White teachers paid partly with state funds(1876) were G. W. Hurst, K. S. Landers, Joseph Swint, J. Whitaker, T. C. Halpin, J. L. Murray, J. W. Swann, M. W. Smith, W. N. Connelly, J. J. Caston. G. B. Avery, W. J. P. Coter, W. L. Massey, C. F. Henderson, J. F. Morgan, W. V. Thomaspn, W. H. Durton. Colored teachers were J. W. Brown, H. Cantroll, and J. W. Brown.

In 1895 Professor J. L. Gregg was principal of the Farmers Academy, at Napoleon.

In 1840 the Rev. James P. McGehee was sent to Randolph Mission. He was followed by Rev. Abel Pearce, 1841, Rev. John Hunter, 1842, Rev. J. Kuykendall, 1843, Rev. James M. Welles, 1844, Rev. Wiley White, 1845. "According to data in hand McGill's Church, located in Randolph County, near and on the west side of the Tallapoosa River, a little north of Hutton's Ford, now Louina, was organized by the Rev. John Hunter on a week day in the summer of 1837. The principal members who constituted that Society were the Hardys, Harrises, McGills, and Smith. Spencer Smith, who had just settled where Daviston has recently sprung up was appointed class leader at McGill's Society upon its organization….Spencer Smith became a local preacher and died in 1883 at Rockford, Coosa County, at the age of 100 years….His son George R. W. Smith was received into the conference in 1840 and died while serving the Apalachoola, Florida church, in 1843." Anson West, "A History of Methodism in Alabama" page 369.

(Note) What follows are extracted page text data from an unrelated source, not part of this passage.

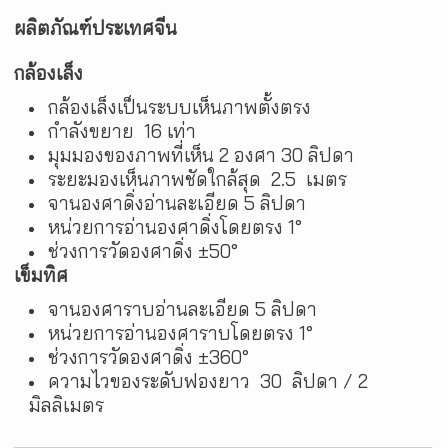
ผลิตภัณฑ์ประเทศจีน‍
กล้องเล็ง
กล้องเล็งเป็นระบบเห็นภาพตั้งตรง
กำลังขยาย 16 เท่า
มุมมองของภาพที่เห็น 2 องศา 30 ลิปดา
ระยะมองเห็นภาพชัดใกล้สุด 2.5 เมตร
จานองศาดิ่งอ่านละเอียด 5 ลิปดา
หน่วยการอ่านองศาดิ่งโดยตรง 1°
ช่วงการวัดองศาดิ่ง ±50°‍
เข็มทิศ
จานองศาราบอ่านละเอียด 5 ลิปดา
หน่วยการอ่านองศาราบโดยตรง 1°
ช่วงการวัดองศาดิ่ง ±360°
ความไวของระดับฟองยาว 30 ลิปดา / 2
มิลลิเมตร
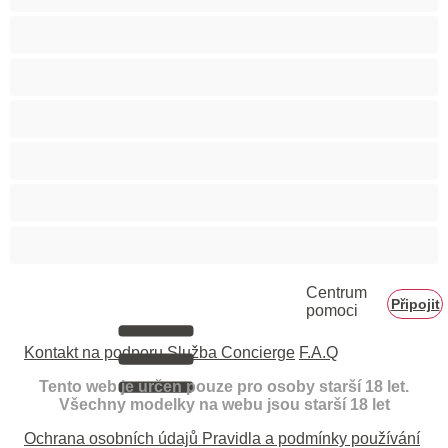
Velké zadky
Vysokoškolačky
Zralé ženy
Zrzka
Čokoládové holky
Školačky 18+
Centrum
Připojit
pomoci
Kontakt na podporu
Služba Concierge
F.A.Q
Tento web je určen pouze pro osoby starší 18 let.
Všechny modelky na webu jsou starší 18 let
Ochrana osobních údajů
Pravidla a podmínky používání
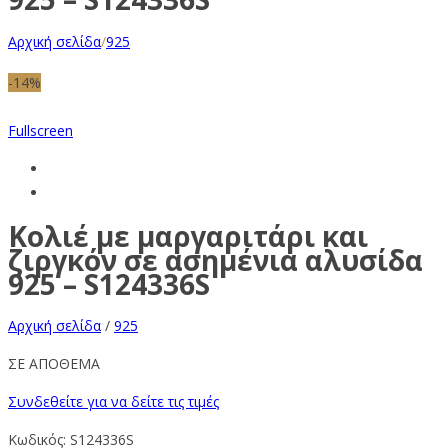
Αρχική σελίδα
/
925
-14%
Fullscreen
Κολιέ με μαργαριτάρι και
ζιργκόν σε ασημένια αλυσίδα
925 – S124336S
Αρχική σελίδα
/
925
ΣΕ ΑΠΟΘΕΜΑ
Συνδεθείτε για να δείτε τις τιμές
Κωδικός:
S124336S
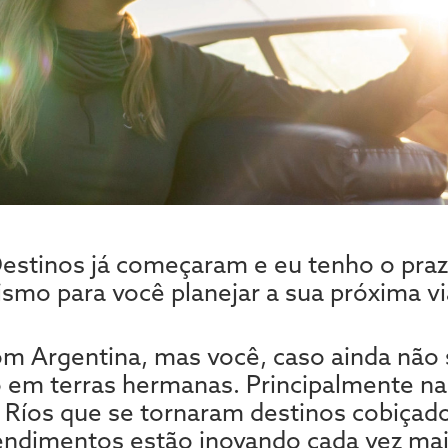
estinos já começaram e eu tenho o praz
rismo para você planejar a sua próxima v
om Argentina, mas você, caso ainda não 
o em terras hermanas. Principalmente na
e Ríos que se tornaram destinos cobiçado
eendimentos estão inovando cada vez mai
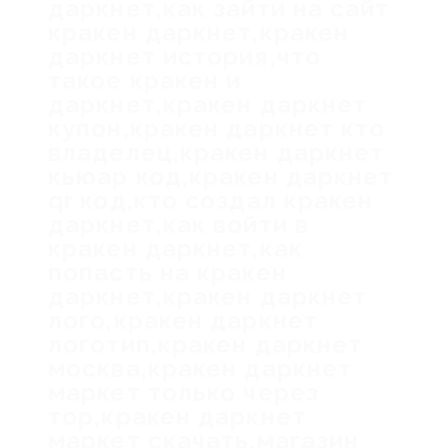
даркнет,как зайти на сайт
кракен даркнет,кракен
даркнет история,что
такое кракен и
даркнет,кракен даркнет
купон,кракен даркнет кто
владелец,кракен даркнет
кьюар код,кракен даркнет
qr код,кто создал кракен
даркнет,как войти в
кракен даркнет,как
попасть на кракен
даркнет,кракен даркнет
лого,кракен даркнет
логотип,кракен даркнет
москва,кракен даркнет
маркет только через
тор,кракен даркнет
маркет скачать,магазин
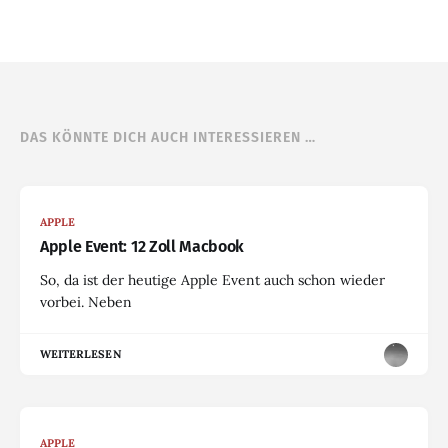
DAS KÖNNTE DICH AUCH INTERESSIEREN …
APPLE
Apple Event: 12 Zoll Macbook
So, da ist der heutige Apple Event auch schon wieder
vorbei. Neben
WEITERLESEN
APPLE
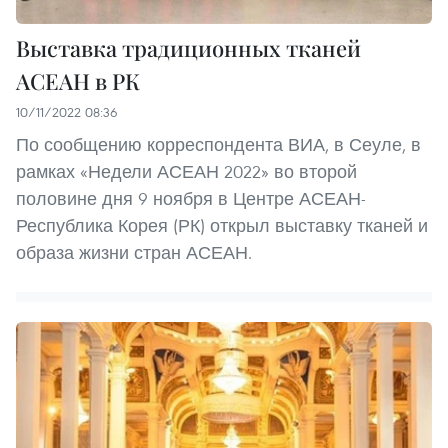
Выставка традиционных тканей
АСЕАН в РК
10/11/2022 08:36
По сообщению корреспондента ВИА, в Сеуле, в
рамках «Недели АСЕАН 2022» во второй
половине дня 9 ноября в Центре АСЕАН-
Республика Корея (РК) открыл выставку тканей и
образа жизни стран АСЕАН.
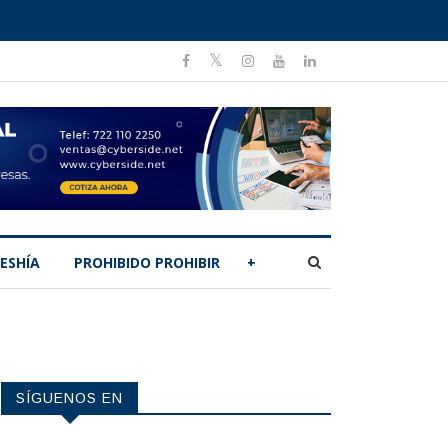
ESHÍA
PROHIBIDO PROHIBIR
+
SÍGUENOS EN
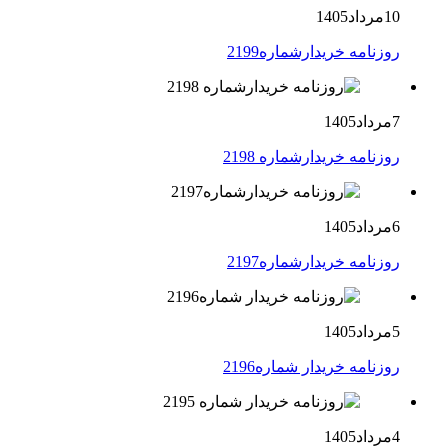
10مرداد1405
روزنامه خریدارشماره2199
7مرداد1405
روزنامه خریدارشماره 2198
6مرداد1405
روزنامه خریدارشماره2197
5مرداد1405
روزنامه خریدار شماره2196
4مرداد1405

In the counties of Chambers and Randolph in 1836, desperate and unlawful measures were sometimes adopted to eject the missionary elements from the churches. In Randolph the chief leaders were James Boquomore and John Blackmon.

The Louina Eagle was started in 1855 by W. E. Gilbert and H. H. Barron with the later was editor. He retired in 1856 and J. Day Barron succeeded him.

The Randolph County News ..was published in Roanoke by Gibson and Burson, Publishers and Robert R. Burton, Editor. (1875)

The Roanoke Hearld was established in 1875 by Captain B. H. Kloser.

The Randolph Reformer was purchased by Mr. O. H. Stevenson in 1893….

Randolph was represented in the Senate(Alabama) from 1840 to 1845 by George Resce, an Independent from Chambers County.

Wyatt Heflin was a member of the House(Alabama)….In 1846, Jefferson Falkner of Randolph was elected Senator. (1850) John T. Heflin went to the Senate(Alabama) and his brother Robert Still Heflin to the House(Alabama). Both were Democratic, John T. a rabid secessionist and Robert S. a strong Union man.

In the State Convention of 1861 Randolph was represented by H. H. Gay, R. J. Wood, and George Forester.

The First Alabama Regiment of volunteers fro the Mexican War, was organized at Mobile, June, 1846 for twelve months.

William Reaves, son of Judge John Reaves, died of fever soon after reaching Texas. Travis Stalling died on the boat on route to Texas.